Accept that you may become unpopular and have to deal with many more questions than you feel comfortable with. Accept the tensions, and walk the tightrope after making unpopular, but necessary decisions.
When it comes to leadership, stubbornness – being rigidly self-centred – can be one’s downfall.
This means leadership style is important and must be dynamic, and constantly adaptive. Leadership must be rule-based, not arbitrary. The constitution, rule of law, internal democracy and procedures must be upheld. Deployments must be based on meritocracy and competence – not patronage, identity and impositions, as well as other nuanced considerations to be found in complex systems like a political party and arrangements. Policies, programmes, strategies and tactics must be constantly reviewed. Leaders and supporters must sacrifice for change. The party must get local politics right everywhere. It must have an elders’ council, think-tanks, experts and adequate funding behind it.
Given its youth team, CCC needs experienced political operators in critical positions and people with substance to inspire confidence.
That is how the CCC must be organised, controlled and run. It must work democratically and efficiently, not like an underworld secret society.
The main thing is to work to build an alternative to fix the broken country; the politics, leadership and policy failures, governance and accountability issues, economy, service delivery, patronage, corruption, joblessness, poverty and many other issues which have made Zimbabwe a volatile cauldron of repressed public anger and volcanic instability.

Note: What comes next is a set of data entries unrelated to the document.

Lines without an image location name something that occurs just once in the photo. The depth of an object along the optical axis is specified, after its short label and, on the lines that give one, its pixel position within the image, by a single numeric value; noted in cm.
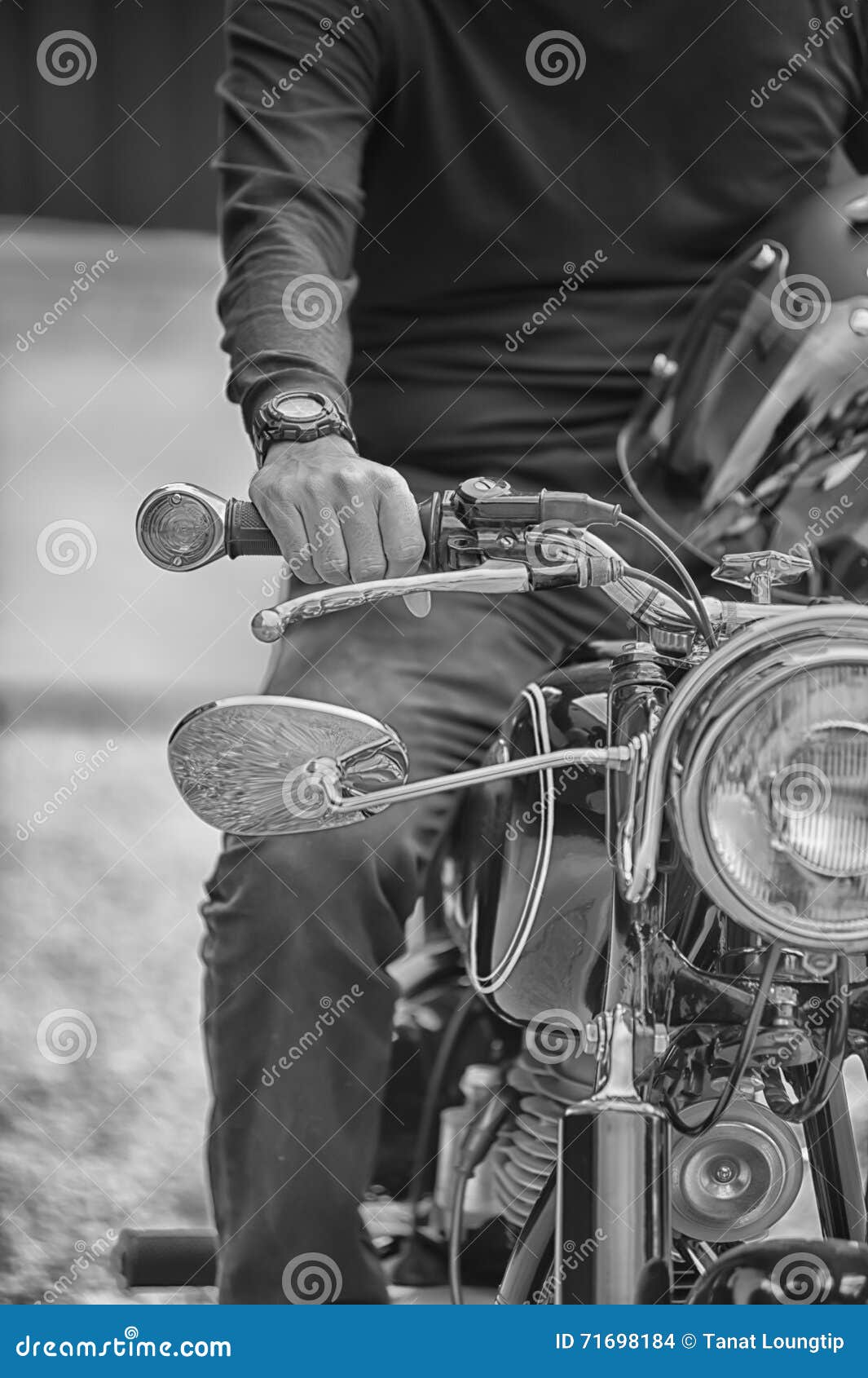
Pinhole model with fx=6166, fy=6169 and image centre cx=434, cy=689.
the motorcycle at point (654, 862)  330
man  389
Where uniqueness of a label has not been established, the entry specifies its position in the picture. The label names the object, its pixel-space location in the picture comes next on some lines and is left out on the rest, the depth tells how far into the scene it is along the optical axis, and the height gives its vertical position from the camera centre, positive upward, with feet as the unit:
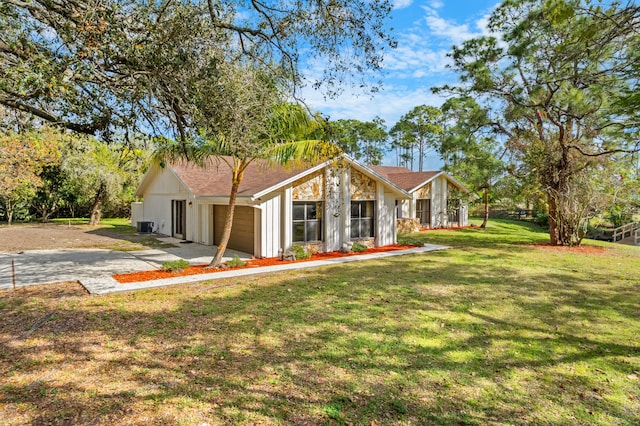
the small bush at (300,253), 42.34 -4.80
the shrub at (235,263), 36.54 -5.14
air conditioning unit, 69.00 -2.60
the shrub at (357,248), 47.92 -4.80
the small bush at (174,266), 33.68 -4.97
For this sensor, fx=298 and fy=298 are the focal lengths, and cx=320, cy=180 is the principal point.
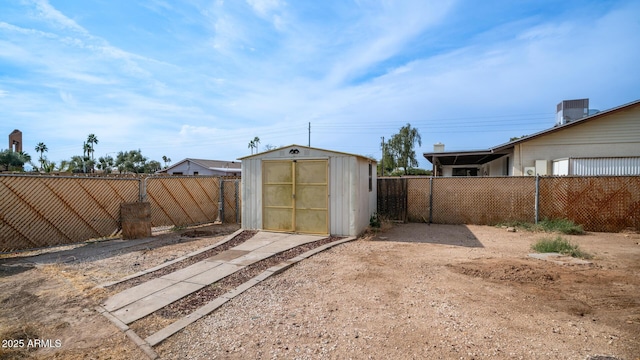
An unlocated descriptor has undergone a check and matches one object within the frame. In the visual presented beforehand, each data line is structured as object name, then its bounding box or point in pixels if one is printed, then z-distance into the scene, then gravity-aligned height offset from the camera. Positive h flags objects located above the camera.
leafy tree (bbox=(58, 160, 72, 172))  38.56 +1.80
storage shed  8.25 -0.37
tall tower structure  50.44 +6.73
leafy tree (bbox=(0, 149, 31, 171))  33.62 +2.23
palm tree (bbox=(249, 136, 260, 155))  63.75 +7.74
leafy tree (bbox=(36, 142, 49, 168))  56.50 +5.86
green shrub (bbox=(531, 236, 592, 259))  6.18 -1.52
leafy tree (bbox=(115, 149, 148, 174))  48.03 +2.88
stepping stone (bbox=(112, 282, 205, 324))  3.72 -1.70
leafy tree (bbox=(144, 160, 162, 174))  50.56 +2.17
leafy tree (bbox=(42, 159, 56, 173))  32.40 +1.44
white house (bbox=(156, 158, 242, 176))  34.27 +1.22
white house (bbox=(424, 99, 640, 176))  11.00 +1.29
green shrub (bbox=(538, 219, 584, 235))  8.95 -1.48
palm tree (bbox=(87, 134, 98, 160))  52.00 +6.93
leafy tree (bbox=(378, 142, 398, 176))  39.56 +2.83
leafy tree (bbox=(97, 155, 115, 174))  48.25 +2.54
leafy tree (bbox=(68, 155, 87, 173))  40.06 +2.33
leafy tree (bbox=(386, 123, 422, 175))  38.97 +4.29
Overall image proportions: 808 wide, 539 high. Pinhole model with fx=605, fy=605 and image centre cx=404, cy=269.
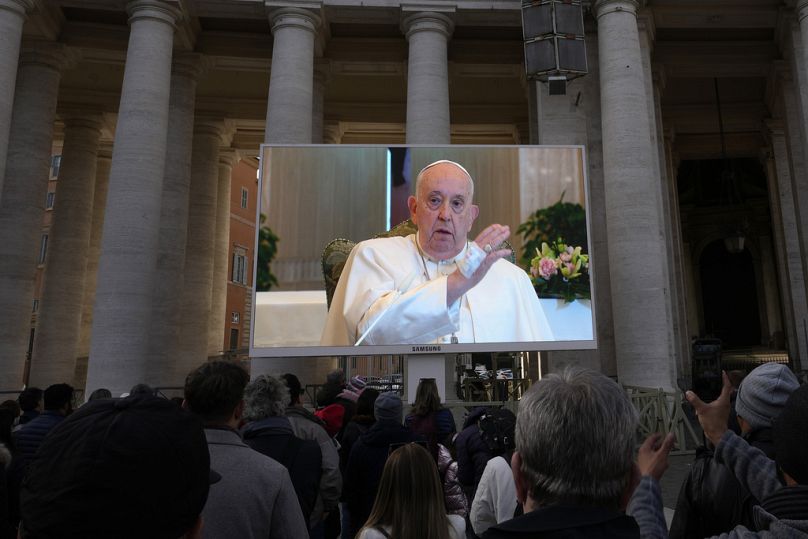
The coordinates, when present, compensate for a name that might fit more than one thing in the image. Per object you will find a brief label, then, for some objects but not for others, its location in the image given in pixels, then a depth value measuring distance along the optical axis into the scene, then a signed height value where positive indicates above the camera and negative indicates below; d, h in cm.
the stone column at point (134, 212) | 1405 +345
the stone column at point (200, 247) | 2091 +391
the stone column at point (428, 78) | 1557 +733
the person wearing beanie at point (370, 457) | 417 -69
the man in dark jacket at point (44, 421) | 455 -51
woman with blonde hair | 257 -63
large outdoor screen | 1198 +218
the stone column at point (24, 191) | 1655 +469
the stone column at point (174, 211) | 1795 +431
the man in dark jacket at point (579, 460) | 151 -28
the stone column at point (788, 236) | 2058 +425
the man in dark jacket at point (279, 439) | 366 -50
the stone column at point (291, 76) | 1523 +717
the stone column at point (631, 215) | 1373 +330
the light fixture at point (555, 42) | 1444 +753
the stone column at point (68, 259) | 1984 +334
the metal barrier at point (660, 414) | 1155 -111
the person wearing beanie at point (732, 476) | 243 -49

President Emmerson Mnangagwa and Zanu PF have demonstrated over 43 years, that they are unable or unwilling – or both – to run Zimbabwe competently and progressively. To say they failed is just being polite. It’s worse than that.
If CCC, a good political project to push for democratic change if beefed up properly, had done the basics, Tshabangu would not have found an opportunity to strike that way. He is not a factor alone, but an instrument with which to strike the CCC.
At things stand, Tshabangu has achieved his mission – myopic and self-serving as it is: Wreak havoc in the CCC, disrupt its momentum and hand over a two-thirds parliamentary majority to Zanu PF, and then name the price.
That’s temporary gratification for him. He won’t go far, especially hobnobbing with Zanu PF political hyenas always looking for predatory means of scavenging for survival through hustling, looting and brutality.
However, all is not lost.
The CCC, Zimbabwe’s only bona fide opposition alternative, can still regroup, rebuild and rise. Chamisa is still the real article and genuine alternative. The party can certainly emerge stronger, organised and wiser from this experience provided people learn something from it and do the right things — urgently.